A spasm of pain rose in his throat. She took his hands between her own feeble ones.

“Don’t grieve, Francis; don’t grieve for me! Remember what my life has been.”

He did remember it. He remembered also the answer Duffham gave when he had inquired what malady it was his mother was dying of. “A broken heart.”

“Don’t forget, Francis—never forget—that it is a journey we must enter on, sooner or later.”

“An uncertain and unknown journey at the best!” he said. “You have no fear of it?”

“Fear! No, but I had once.”

She spoke the words in a low, sweet tone, and pointed with a smile to the book that still lay open on the table. Francis’s eyes fell on the page.
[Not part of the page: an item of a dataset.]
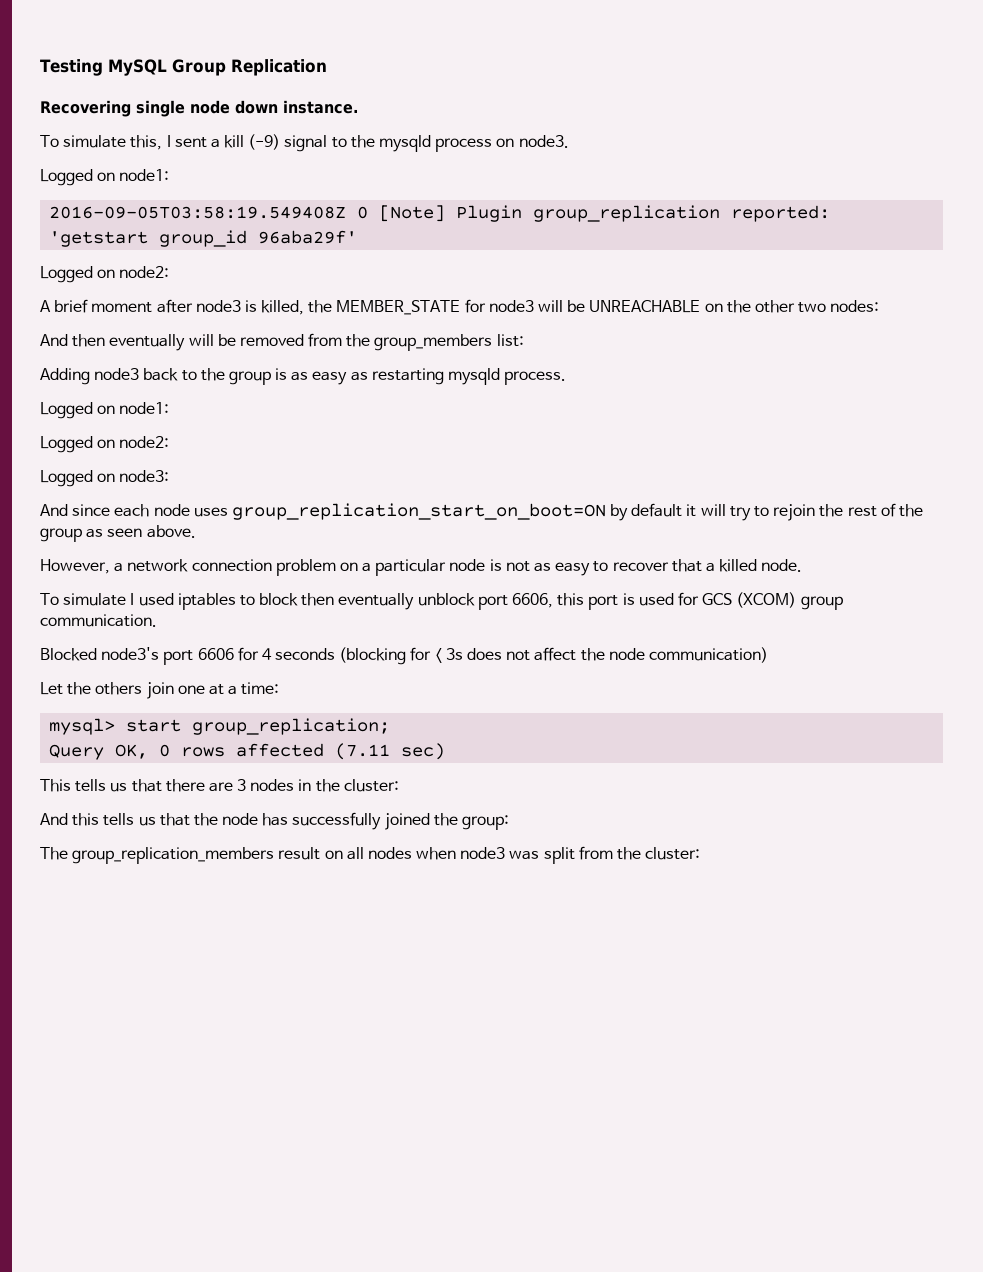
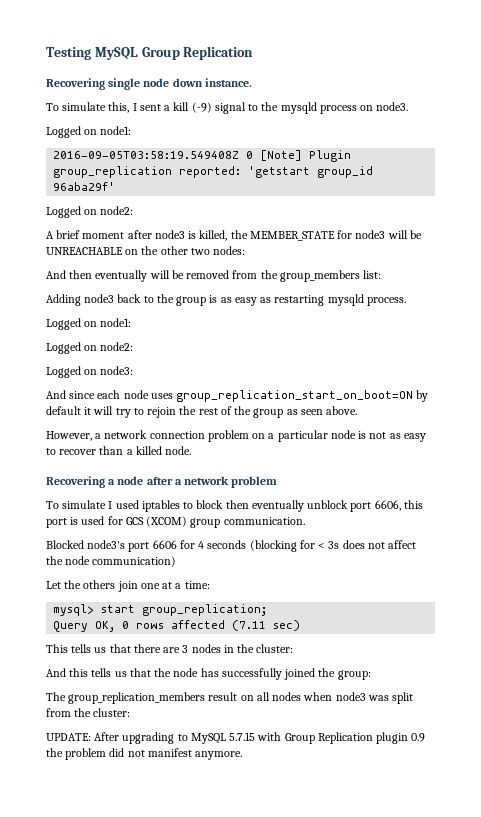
[671,559,702,572] that -> [99,446,124,455] than
(803, 565) none -> [46,476,278,488] // Recovering a node after a network problem
(701, 853) none -> [46,732,426,744] [46,748,243,760] // UPDATE: After upgrading to MySQL 5.7.15 with Group Replication plugin 0.9 the problem did not manifest anymore.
“When death is drawing near,
And thy heart shrinks with fear,
And thy limbs fail,
Then raise thy hands and pray
To Him who cheers the way
Through the dark vale.

“Seest thou the eastern dawn?
Hears’t thou, in the red morn,
The angel’s song?
Oh! lift thy drooping head,
Thou who in gloom and dread
Hast lain so long.

“Death comes to set thee free;
Oh! meet him cheerily,
As thy true friend;
And all thy fears shall cease,
And in eternal peace
Thy penance end.”

Francis sat very still, struggling a little with that lump in his throat. She leaned forward, and let her head rest upon him, just as she had done the other day when he first came in. His emotion broke loose then.

“Oh, mother, what shall I do without you?”

“You will have God,” she whispered.

Still all the morning she kept up well; talking of this and that, saying how much of late the verses, just quoted, had floated in her mind and become a reality to her; showing Holt a slit that had appeared in the table-cover and needed darning: telling Francis his pocket-handkerchiefs looked yellow and should be bleached. It might have been thought she was only going out to tea at Church Dykely, instead of entering on the other journey she had told of.